Extracted page text data
★ ★ ★

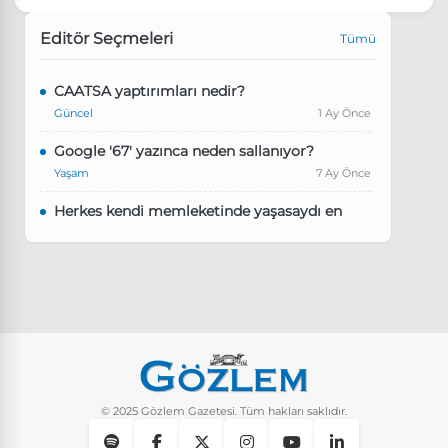
Editör Seçmeleri
Tümü
CAATSA yaptırımları nedir?
Güncel
1 Ay Önce
Google '67' yazınca neden sallanıyor?
Yaşam
7 Ay Önce
Herkes kendi memleketinde yaşasaydı en
kalabalık il hangisi olurdu?
Güncel
8 Ay Önce
Pluribus dizisindeki Türkçe şarkının adı ne?
Yaşam
8 Ay Önce
Instagram’da keşfet nasıl temizlenir?
Yaşam
10 Ay Önce
© 2025 Gözlem Gazetesi. Tüm hakları saklıdır.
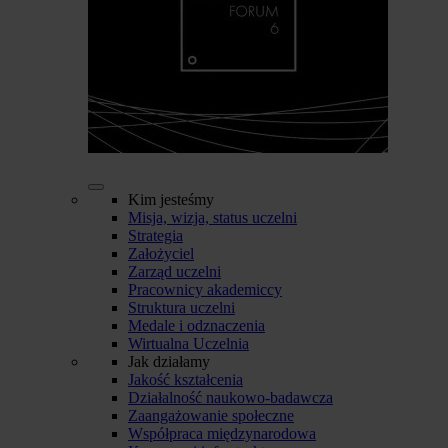
Kim jesteśmy
Misja, wizja, status uczelni
Strategia
Założyciel
Zarząd uczelni
Pracownicy akademiccy
Struktura uczelni
Medale i odznaczenia
Wirtualna Uczelnia
Jak działamy
Jakość kształcenia
Działalność naukowo-badawcza
Zaangażowanie społeczne
Współpraca międzynarodowa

★ ★ ★

_Task brief_
Only the pictures may be dropped; print every record exactly as given.

_The answer_
Editör Seçmeleri
Tümü
CAATSA yaptırımları nedir?
Güncel
1 Ay Önce
Google '67' yazınca neden sallanıyor?
Yaşam
7 Ay Önce
Herkes kendi memleketinde yaşasaydı en
kalabalık il hangisi olurdu?
Güncel
8 Ay Önce
Pluribus dizisindeki Türkçe şarkının adı ne?
Yaşam
8 Ay Önce
Instagram’da keşfet nasıl temizlenir?
Yaşam
10 Ay Önce
© 2025 Gözlem Gazetesi. Tüm hakları saklıdır.
Kim jesteśmy
Misja, wizja, status uczelni
Strategia
Założyciel
Zarząd uczelni
Pracownicy akademiccy
Struktura uczelni
Medale i odznaczenia
Wirtualna Uczelnia
Jak działamy
Jakość kształcenia
Działalność naukowo-badawcza
Zaangażowanie społeczne
Współpraca międzynarodowa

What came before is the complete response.